§ Assignment
From the line that has "313 277 4910" down to the final line of the listing below, transcribe every line exactly, and only those.

§ Stored data
☆ ☆ ☆ ☆

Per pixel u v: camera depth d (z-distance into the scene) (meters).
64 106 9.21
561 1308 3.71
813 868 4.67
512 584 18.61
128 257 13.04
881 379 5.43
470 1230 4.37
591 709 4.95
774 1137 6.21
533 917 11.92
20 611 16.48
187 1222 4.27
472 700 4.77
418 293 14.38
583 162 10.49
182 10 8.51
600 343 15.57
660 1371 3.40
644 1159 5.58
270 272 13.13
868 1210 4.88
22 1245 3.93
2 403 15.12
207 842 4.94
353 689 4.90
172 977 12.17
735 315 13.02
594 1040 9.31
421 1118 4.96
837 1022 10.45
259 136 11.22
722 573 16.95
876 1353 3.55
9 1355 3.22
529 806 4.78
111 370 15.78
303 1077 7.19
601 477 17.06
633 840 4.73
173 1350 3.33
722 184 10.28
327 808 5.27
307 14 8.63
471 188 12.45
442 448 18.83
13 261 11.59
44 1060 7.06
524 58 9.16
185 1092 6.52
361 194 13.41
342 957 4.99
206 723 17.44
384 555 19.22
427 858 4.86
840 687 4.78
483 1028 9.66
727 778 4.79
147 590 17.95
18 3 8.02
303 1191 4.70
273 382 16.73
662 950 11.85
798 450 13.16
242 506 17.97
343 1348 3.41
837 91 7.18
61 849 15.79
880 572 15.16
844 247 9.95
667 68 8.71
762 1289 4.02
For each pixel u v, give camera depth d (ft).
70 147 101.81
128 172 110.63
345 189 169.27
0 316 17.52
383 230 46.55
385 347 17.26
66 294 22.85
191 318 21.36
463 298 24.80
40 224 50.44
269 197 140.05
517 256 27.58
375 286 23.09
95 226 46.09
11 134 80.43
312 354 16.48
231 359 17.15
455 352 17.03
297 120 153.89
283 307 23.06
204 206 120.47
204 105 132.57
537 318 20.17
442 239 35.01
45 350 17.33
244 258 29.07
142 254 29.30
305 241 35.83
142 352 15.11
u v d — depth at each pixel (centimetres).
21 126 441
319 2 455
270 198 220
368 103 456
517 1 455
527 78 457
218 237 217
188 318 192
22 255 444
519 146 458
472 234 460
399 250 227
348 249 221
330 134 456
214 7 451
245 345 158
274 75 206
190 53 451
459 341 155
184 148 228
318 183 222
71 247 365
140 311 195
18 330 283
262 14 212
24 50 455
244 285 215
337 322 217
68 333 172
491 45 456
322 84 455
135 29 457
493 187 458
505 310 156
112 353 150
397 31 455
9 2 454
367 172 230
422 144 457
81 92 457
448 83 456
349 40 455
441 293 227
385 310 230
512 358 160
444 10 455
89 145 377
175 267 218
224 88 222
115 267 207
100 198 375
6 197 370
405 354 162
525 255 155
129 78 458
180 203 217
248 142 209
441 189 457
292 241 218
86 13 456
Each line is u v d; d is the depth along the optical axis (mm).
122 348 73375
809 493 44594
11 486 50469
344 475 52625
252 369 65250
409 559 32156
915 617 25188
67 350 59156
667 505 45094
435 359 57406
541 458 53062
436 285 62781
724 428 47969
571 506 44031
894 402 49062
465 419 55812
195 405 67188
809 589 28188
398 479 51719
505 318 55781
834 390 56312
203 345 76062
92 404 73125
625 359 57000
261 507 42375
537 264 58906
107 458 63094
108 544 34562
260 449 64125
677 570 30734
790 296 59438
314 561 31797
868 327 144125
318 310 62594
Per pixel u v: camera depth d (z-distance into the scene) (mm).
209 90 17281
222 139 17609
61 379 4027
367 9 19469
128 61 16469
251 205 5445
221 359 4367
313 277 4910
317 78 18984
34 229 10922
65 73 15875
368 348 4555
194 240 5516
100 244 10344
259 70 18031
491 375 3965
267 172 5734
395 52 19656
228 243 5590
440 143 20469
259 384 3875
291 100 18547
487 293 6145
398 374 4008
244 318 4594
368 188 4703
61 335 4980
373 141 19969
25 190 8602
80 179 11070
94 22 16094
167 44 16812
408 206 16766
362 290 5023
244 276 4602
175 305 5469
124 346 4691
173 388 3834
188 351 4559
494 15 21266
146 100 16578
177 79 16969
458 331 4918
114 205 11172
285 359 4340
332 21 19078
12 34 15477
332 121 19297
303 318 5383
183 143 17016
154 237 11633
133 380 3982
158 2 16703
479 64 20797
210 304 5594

☆ ☆ ☆ ☆

§ Answer to the problem
313 277 4910
317 78 18984
34 229 10922
65 73 15875
368 348 4555
194 240 5516
100 244 10344
259 70 18031
491 375 3965
267 172 5734
395 52 19656
228 243 5590
440 143 20469
259 384 3875
291 100 18547
487 293 6145
398 374 4008
244 318 4594
368 188 4703
61 335 4980
373 141 19969
25 190 8602
80 179 11070
94 22 16094
167 44 16812
408 206 16766
362 290 5023
244 276 4602
175 305 5469
124 346 4691
173 388 3834
188 351 4559
494 15 21266
146 100 16578
177 79 16969
458 331 4918
114 205 11172
285 359 4340
332 21 19078
12 34 15477
332 121 19297
303 318 5383
183 143 17016
154 237 11633
133 380 3982
158 2 16703
479 64 20797
210 304 5594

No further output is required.